DIRECTIONS.
Extract the lines below that run from the line containing "### 合肥工业大学 思想政治教育" through the end of the items, both ends included, and copy them without any change.

DATASET CONTENT.

════════════════════

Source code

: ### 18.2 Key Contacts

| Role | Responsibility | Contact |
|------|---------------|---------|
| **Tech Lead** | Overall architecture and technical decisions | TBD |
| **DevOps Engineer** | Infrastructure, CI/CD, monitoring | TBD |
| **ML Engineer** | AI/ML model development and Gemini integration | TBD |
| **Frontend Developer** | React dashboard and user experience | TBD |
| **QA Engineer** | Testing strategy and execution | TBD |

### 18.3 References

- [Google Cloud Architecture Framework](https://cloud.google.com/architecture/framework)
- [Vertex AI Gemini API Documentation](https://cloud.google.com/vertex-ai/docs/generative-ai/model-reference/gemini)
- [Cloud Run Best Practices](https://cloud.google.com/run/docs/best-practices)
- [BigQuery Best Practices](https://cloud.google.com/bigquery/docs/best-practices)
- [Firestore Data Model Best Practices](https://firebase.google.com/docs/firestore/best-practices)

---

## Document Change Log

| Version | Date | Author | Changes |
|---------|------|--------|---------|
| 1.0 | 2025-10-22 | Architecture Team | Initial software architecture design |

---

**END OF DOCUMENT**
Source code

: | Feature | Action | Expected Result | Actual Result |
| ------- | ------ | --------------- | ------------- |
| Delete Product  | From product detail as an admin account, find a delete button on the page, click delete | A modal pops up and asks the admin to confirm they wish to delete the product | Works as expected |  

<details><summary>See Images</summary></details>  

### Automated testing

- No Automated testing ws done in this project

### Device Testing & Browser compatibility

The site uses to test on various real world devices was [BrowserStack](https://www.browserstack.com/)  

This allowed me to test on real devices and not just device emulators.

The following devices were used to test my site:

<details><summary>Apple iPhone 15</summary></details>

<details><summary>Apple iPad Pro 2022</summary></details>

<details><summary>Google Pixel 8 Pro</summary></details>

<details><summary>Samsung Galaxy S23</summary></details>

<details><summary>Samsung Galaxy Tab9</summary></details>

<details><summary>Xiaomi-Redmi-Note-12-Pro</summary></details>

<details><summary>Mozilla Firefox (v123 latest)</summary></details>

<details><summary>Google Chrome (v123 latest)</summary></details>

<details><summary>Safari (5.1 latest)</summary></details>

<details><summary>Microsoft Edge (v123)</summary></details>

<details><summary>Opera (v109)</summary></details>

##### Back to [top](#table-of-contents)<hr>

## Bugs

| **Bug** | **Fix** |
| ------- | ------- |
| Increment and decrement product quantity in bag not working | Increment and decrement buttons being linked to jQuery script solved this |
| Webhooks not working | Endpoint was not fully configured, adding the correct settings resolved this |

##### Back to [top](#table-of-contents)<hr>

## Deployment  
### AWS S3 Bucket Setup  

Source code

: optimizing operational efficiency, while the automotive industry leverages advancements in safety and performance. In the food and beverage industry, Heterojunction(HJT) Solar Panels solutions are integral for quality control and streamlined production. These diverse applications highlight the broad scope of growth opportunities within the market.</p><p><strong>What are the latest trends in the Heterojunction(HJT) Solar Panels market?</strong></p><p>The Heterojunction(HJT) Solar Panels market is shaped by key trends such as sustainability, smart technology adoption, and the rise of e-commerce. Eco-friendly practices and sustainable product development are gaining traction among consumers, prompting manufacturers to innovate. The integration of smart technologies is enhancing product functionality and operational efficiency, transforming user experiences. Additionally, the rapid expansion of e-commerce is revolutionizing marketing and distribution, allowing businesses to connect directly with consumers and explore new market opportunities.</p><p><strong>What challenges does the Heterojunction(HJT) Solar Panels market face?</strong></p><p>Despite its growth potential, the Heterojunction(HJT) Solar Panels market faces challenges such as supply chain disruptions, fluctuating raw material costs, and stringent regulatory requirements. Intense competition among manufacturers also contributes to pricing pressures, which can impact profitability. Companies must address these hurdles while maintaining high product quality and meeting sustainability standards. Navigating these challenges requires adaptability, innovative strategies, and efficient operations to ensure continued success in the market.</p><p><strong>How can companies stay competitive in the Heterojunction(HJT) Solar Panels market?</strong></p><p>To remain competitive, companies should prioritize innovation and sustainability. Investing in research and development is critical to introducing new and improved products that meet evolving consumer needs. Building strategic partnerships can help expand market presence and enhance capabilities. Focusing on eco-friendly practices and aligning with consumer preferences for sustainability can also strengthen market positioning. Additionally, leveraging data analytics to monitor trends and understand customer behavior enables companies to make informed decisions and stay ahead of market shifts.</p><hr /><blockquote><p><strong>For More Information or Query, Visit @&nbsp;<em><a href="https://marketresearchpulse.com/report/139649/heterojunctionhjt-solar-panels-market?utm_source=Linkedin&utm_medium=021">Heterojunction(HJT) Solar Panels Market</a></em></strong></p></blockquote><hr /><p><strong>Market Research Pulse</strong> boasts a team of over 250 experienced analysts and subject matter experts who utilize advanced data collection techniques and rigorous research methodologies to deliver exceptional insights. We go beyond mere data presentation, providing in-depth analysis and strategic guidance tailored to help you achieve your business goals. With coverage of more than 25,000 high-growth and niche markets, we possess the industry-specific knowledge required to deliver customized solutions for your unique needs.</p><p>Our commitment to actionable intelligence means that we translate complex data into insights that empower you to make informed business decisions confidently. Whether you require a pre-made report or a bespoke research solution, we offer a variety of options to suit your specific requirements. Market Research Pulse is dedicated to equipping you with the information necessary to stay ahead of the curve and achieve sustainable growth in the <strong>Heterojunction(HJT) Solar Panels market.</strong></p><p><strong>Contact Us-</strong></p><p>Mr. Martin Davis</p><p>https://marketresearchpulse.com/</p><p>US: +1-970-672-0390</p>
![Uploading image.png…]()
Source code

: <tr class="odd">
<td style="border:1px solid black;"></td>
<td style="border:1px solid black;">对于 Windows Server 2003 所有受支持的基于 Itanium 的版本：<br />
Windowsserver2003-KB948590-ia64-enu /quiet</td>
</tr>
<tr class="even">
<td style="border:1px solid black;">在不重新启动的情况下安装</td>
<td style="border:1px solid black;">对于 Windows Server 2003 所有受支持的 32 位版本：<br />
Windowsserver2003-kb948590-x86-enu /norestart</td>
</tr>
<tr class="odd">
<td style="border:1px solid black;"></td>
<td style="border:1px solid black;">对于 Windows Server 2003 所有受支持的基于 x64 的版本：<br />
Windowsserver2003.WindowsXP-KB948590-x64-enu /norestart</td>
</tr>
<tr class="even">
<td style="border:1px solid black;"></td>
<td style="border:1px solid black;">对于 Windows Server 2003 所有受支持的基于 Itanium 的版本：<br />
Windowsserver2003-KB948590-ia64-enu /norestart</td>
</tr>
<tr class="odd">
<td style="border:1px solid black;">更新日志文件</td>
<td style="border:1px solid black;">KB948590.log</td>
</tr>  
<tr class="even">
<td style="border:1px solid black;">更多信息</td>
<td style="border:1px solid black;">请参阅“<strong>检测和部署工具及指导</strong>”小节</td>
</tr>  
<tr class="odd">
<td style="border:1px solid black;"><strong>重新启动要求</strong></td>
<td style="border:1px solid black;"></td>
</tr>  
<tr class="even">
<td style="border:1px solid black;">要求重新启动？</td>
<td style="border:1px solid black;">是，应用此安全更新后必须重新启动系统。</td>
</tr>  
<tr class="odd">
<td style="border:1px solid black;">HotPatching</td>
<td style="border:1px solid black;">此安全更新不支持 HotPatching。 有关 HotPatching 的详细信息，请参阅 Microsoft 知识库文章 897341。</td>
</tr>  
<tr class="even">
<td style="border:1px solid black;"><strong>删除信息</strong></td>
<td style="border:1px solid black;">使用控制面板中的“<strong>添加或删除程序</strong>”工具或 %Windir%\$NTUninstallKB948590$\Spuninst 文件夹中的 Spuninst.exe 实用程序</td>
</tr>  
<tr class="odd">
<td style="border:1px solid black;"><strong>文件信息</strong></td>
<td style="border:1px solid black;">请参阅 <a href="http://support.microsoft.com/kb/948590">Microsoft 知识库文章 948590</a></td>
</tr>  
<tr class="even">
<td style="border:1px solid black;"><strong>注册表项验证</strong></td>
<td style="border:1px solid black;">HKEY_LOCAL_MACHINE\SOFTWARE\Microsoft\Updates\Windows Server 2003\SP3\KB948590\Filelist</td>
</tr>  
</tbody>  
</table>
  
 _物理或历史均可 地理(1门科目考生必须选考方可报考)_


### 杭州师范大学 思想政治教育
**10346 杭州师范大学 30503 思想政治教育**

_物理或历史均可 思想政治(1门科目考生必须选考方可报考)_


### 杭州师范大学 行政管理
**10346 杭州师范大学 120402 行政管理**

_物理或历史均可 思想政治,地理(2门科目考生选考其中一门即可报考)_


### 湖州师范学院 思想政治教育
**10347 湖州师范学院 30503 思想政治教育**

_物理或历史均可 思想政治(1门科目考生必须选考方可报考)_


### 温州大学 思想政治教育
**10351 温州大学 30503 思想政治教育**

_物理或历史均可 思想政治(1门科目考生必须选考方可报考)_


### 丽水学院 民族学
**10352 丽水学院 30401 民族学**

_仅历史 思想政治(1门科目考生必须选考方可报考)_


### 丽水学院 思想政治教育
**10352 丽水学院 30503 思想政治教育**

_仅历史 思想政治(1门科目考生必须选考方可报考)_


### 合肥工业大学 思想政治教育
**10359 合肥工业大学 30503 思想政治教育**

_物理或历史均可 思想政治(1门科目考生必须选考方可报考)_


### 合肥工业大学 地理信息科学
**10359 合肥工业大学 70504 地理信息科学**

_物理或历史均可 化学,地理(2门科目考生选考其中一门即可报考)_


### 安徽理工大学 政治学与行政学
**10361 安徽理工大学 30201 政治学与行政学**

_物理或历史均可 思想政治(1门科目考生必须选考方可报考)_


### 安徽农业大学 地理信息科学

════════════════════

EXERCISE ANSWER.
### 合肥工业大学 思想政治教育
**10359 合肥工业大学 30503 思想政治教育**

_物理或历史均可 思想政治(1门科目考生必须选考方可报考)_


### 合肥工业大学 地理信息科学
**10359 合肥工业大学 70504 地理信息科学**

_物理或历史均可 化学,地理(2门科目考生选考其中一门即可报考)_


### 安徽理工大学 政治学与行政学
**10361 安徽理工大学 30201 政治学与行政学**

_物理或历史均可 思想政治(1门科目考生必须选考方可报考)_


### 安徽农业大学 地理信息科学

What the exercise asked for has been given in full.